# Текст задания
Выпишите все строки материала, в которых встречается слово «account».

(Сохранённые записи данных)
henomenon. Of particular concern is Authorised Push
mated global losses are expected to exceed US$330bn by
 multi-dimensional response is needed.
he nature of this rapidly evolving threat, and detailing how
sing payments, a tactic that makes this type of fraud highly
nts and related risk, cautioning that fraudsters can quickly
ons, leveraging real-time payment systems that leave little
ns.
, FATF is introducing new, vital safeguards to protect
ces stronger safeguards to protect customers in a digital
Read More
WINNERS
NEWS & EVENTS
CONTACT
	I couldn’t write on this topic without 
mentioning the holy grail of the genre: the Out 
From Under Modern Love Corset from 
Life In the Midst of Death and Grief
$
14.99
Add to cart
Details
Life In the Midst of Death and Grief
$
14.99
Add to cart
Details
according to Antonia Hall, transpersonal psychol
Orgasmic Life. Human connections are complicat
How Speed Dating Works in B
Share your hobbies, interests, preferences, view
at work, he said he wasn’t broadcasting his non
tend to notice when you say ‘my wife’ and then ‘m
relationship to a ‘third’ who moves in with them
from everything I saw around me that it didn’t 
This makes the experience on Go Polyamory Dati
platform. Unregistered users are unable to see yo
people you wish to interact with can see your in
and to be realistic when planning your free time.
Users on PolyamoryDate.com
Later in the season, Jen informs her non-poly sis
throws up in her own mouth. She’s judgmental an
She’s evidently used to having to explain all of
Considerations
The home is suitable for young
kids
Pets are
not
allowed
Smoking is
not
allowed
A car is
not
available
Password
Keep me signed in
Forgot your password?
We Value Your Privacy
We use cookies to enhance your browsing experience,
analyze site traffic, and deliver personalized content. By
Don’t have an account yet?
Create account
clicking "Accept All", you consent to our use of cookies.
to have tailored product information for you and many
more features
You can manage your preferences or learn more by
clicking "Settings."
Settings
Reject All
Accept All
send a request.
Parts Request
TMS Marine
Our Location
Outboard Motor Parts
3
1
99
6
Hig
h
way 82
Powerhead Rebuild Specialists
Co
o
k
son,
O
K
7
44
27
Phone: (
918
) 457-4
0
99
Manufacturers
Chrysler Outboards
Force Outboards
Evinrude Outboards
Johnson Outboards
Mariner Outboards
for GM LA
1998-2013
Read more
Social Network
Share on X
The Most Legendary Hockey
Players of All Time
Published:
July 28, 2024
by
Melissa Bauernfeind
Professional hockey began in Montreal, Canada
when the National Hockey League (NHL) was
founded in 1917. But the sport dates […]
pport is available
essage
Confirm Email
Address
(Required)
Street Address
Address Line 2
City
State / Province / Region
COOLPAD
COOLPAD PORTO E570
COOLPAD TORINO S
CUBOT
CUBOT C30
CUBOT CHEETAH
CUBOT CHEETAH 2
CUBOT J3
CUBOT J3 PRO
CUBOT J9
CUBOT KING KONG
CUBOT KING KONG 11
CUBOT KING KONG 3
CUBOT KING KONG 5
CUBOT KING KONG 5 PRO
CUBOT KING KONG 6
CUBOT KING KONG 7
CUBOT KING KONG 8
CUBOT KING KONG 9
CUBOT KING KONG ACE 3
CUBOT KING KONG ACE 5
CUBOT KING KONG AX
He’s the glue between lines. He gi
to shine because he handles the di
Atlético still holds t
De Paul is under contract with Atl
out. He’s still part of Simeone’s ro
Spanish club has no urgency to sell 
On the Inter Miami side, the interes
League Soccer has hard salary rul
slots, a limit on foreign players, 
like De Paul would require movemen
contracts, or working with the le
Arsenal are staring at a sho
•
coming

# Ответ на задание
Don’t have an account yet?
Create account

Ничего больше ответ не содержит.